◆ Data provided

========================

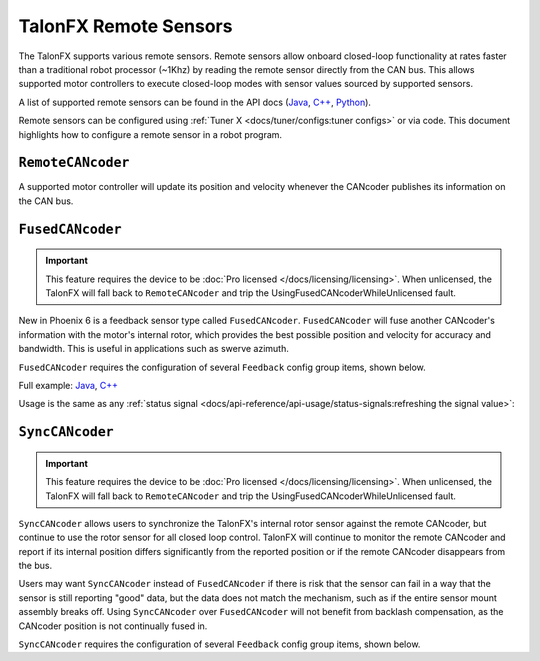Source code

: TalonFX Remote Sensors
======================

The TalonFX supports various remote sensors. Remote sensors allow onboard closed-loop functionality at rates faster than a traditional robot processor (~1Khz) by reading the remote sensor directly from the CAN bus. This allows supported motor controllers to execute closed-loop modes with sensor values sourced by supported sensors.

A list of supported remote sensors can be found in the API docs (`Java <https://api.ctr-electronics.com/phoenix6/latest/java/com/ctre/phoenix6/signals/FeedbackSensorSourceValue.html>`__, `C++ <https://api.ctr-electronics.com/phoenix6/latest/cpp/classctre_1_1phoenix6_1_1signals_1_1_feedback_sensor_source_value.html>`__, `Python <https://api.ctr-electronics.com/phoenix6/latest/python/autoapi/phoenix6/configs/config_groups/index.html#phoenix6.configs.config_groups.FeedbackConfigs.feedback_sensor_source>`__).

Remote sensors can be configured using :ref:`Tuner X <docs/tuner/configs:tuner configs>` or via code. This document highlights how to configure a remote sensor in a robot program.

``RemoteCANcoder``
------------------

A supported motor controller will update its position and velocity whenever the CANcoder publishes its information on the CAN bus.

.. tab-set::

   .. tab-item:: Java
      :sync: Java

      .. code-block:: java

         var fx_cfg = new TalonFXConfiguration();
         fx_cfg.Feedback.FeedbackRemoteSensorID = m_cancoder.getDeviceID();
         fx_cfg.Feedback.FeedbackSensorSource = FeedbackSensorSourceValue.RemoteCANcoder;

         m_talonFX.getConfigurator().apply(fx_cfg);

   .. tab-item:: C++
      :sync: C++

      .. code-block:: cpp

         configs::TalonFXConfiguration fx_cfg{};
         fx_cfg.Feedback.FeedbackRemoteSensorID = m_cancoder.GetDeviceID();
         fx_cfg.Feedback.FeedbackSensorSource = signals::FeedbackSensorSourceValue::RemoteCANcoder;

         m_talonFX.GetConfigurator().Apply(fx_cfg);

   .. tab-item:: Python
      :sync: python

      .. code-block:: python

         fx_cfg = configs.TalonFXConfiguration()
         fx_cfg.feedback.feedback_remote_sensor_id = self.cancoder.device_id
         fx_cfg.feedback.feedback_sensor_source = signals.FeedbackSensorSourceValue.REMOTE_CANCODER

         self.talonfx.configurator.apply(fx_cfg)

.. _fusedcancoder:

``FusedCANcoder``
-----------------

.. important:: This feature requires the device to be :doc:`Pro licensed </docs/licensing/licensing>`. When unlicensed, the TalonFX will fall back to ``RemoteCANcoder`` and trip the UsingFusedCANcoderWhileUnlicensed fault.

New in Phoenix 6 is a feedback sensor type called ``FusedCANcoder``. ``FusedCANcoder`` will fuse another CANcoder's information with the motor's internal rotor, which provides the best possible position and velocity for accuracy and bandwidth. This is useful in applications such as swerve azimuth.

``FusedCANcoder`` requires the configuration of several ``Feedback`` config group items, shown below.

Full example: `Java <https://github.com/CrossTheRoadElec/Phoenix6-Examples/blob/main/java/FusedCANcoder/src/main/java/frc/robot/Robot.java>`__, `C++ <https://github.com/CrossTheRoadElec/Phoenix6-Examples/blob/main/cpp/FusedCANcoder/src/main/cpp/Robot.cpp>`__

.. tab-set::

   .. tab-item:: Java
      :sync: Java

      .. rli:: https://github.com/CrossTheRoadElec/Phoenix6-Examples/raw/c3385ff9a45bf6670f036c74aad87b2d0deba9ec/java/FusedCANcoder/src/main/java/frc/robot/Robot.java
         :language: java
         :lines: 60-73
         :linenos:
         :lineno-start: 60

   .. tab-item:: C++
      :sync: C++

      .. rli:: https://github.com/CrossTheRoadElec/Phoenix6-Examples/raw/c3385ff9a45bf6670f036c74aad87b2d0deba9ec/cpp/FusedCANcoder/src/main/cpp/Robot.cpp
         :language: cpp
         :lines: 11-24
         :linenos:
         :lineno-start: 11

   .. tab-item:: Python
      :sync: python

      .. code-block:: python

         cc_cfg = configs.CANcoderConfiguration()
         cc_cfg.magnet_sensor.absolute_sensor_range = signals.AbsoluteSensorRangeValue.SIGNED_PLUS_MINUS_HALF
         cc_cfg.magnet_sensor.sensor_direction = signals.SensorDirectionValue.COUNTER_CLOCKWISE_POSITIVE
         cc_cfg.magnet_sensor.magnet_offset = 0.4
         self.cc.configurator.apply(cc_cfg)

         fx_cfg = configs.TalonFXConfiguration()
         fx_cfg.feedback.feedback_remote_sensor_id = self.cc.device_id
         fx_cfg.feedback.feedback_sensor_source = signals.FeedbackSensorSourceValue.FUSED_CANCODER
         fx_cfg.feedback.sensor_to_mechanism_ratio = 1.0
         fx_cfg.feedback.rotor_to_sensor_ratio = 12.8

         self.fx.configurator.apply(fx_cfg)

Usage is the same as any :ref:`status signal <docs/api-reference/api-usage/status-signals:refreshing the signal value>`:

.. tab-set::

   .. tab-item:: Java
      :sync: Java

      .. code-block:: java

         fx_pos.refresh();
         cc_pos.refresh();

         System.out.println("FX Position: " + fx_pos.toString());
         System.out.println("CANcoder Position: " + cc_pos.toString());

   .. tab-item:: C++
      :sync: C++

      .. code-block:: cpp

         fx_pos.Refresh();
         cc_pos.Refresh();

         std::cout << "FX Position: " << fx_pos << std::endl;
         std::cout << "CANcoder Position: " << cc_pos << std::endl;

   .. tab-item:: Python
      :sync: python

      .. code-block:: python

         fx_pos.refresh()
         cc_pos.refresh()

         print("FX Position: " + fx_pos.value)
         print("CANcoder Position: " + cc_pos.value)

.. _synccancoder:

``SyncCANcoder``
-----------------

.. important:: This feature requires the device to be :doc:`Pro licensed </docs/licensing/licensing>`. When unlicensed, the TalonFX will fall back to ``RemoteCANcoder`` and trip the UsingFusedCANcoderWhileUnlicensed fault.

``SyncCANcoder`` allows users to synchronize the TalonFX's internal rotor sensor against the remote CANcoder, but continue to use the rotor sensor for all closed loop control. TalonFX will continue to monitor the remote CANcoder and report if its internal position differs significantly from the reported position or if the remote CANcoder disappears from the bus.

Users may want ``SyncCANcoder`` instead of ``FusedCANcoder`` if there is risk that the sensor can fail in a way that the sensor is still reporting "good" data, but the data does not match the mechanism, such as if the entire sensor mount assembly breaks off. Using ``SyncCANcoder`` over ``FusedCANcoder`` will not benefit from backlash compensation, as the CANcoder position is not continually fused in.

``SyncCANcoder`` requires the configuration of several ``Feedback`` config group items, shown below.

.. tab-set::

   .. tab-item:: Java
      :sync: Java

      .. code-block:: java

         /* Configure CANcoder to zero the magnet appropriately */
         CANcoderConfiguration cc_cfg = new CANcoderConfiguration();
         cc_cfg.MagnetSensor.AbsoluteSensorRange = AbsoluteSensorRangeValue.Signed_PlusMinusHalf;
         cc_cfg.MagnetSensor.SensorDirection = SensorDirectionValue.CounterClockwise_Positive;
         cc_cfg.MagnetSensor.MagnetOffset = 0.4;
         m_cc.getConfigurator().apply(cc_cfg);

         TalonFXConfiguration fx_cfg = new TalonFXConfiguration();
         fx_cfg.Feedback.FeedbackRemoteSensorID = m_cc.getDeviceID();
         fx_cfg.Feedback.FeedbackSensorSource = FeedbackSensorSourceValue.SyncCANcoder;
         fx_cfg.Feedback.SensorToMechanismRatio = 1.0;
         fx_cfg.Feedback.RotorToSensorRatio = 12.8;

         m_fx.getConfigurator().apply(fx_cfg);

   .. tab-item:: C++
      :sync: C++

      .. code-block:: cpp

         /* Configure CANcoder to zero the magnet appropriately */
         configs::CANcoderConfiguration cc_cfg{};
         cc_cfg.MagnetSensor.AbsoluteSensorRange = signals::AbsoluteSensorRangeValue::Signed_PlusMinusHalf;
         cc_cfg.MagnetSensor.SensorDirection = signals::SensorDirectionValue::CounterClockwise_Positive;
         cc_cfg.MagnetSensor.MagnetOffset = 0.4;
         m_cc.GetConfigurator().Apply(cc_cfg);

         configs::TalonFXConfiguration fx_cfg{};
         fx_cfg.Feedback.FeedbackRemoteSensorID = m_cc.GetDeviceID();
         fx_cfg.Feedback.FeedbackSensorSource = signals::FeedbackSensorSourceValue::SyncCANcoder;
         fx_cfg.Feedback.SensorToMechanismRatio = 1.0;
         fx_cfg.Feedback.RotorToSensorRatio = 12.8;

         m_fx.GetConfigurator().Apply(fx_cfg);

   .. tab-item:: Python
      :sync: python

      .. code-block:: python

         cc_cfg = configs.CANcoderConfiguration()
         cc_cfg.magnet_sensor.absolute_sensor_range = signals.AbsoluteSensorRangeValue.SIGNED_PLUS_MINUS_HALF
         cc_cfg.magnet_sensor.sensor_direction = signals.SensorDirectionValue.COUNTER_CLOCKWISE_POSITIVE
         cc_cfg.magnet_sensor.magnet_offset = 0.4
         self.cc.configurator.apply(cc_cfg)

         fx_cfg = configs.TalonFXConfiguration()
         fx_cfg.feedback.feedback_remote_sensor_id = self.cc.device_id
         fx_cfg.feedback.feedback_sensor_source = signals.FeedbackSensorSourceValue.SYNC_CANCODER
         fx_cfg.feedback.sensor_to_mechanism_ratio = 1.0
         fx_cfg.feedback.rotor_to_sensor_ratio = 12.8

         self.fx.configurator.apply(fx_cfg)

========================

◆ Job item
For this exercise, copy each line from the listing above that has the word "System".

◆ Written answer
         System.out.println("FX Position: " + fx_pos.toString());
         System.out.println("CANcoder Position: " + cc_pos.toString());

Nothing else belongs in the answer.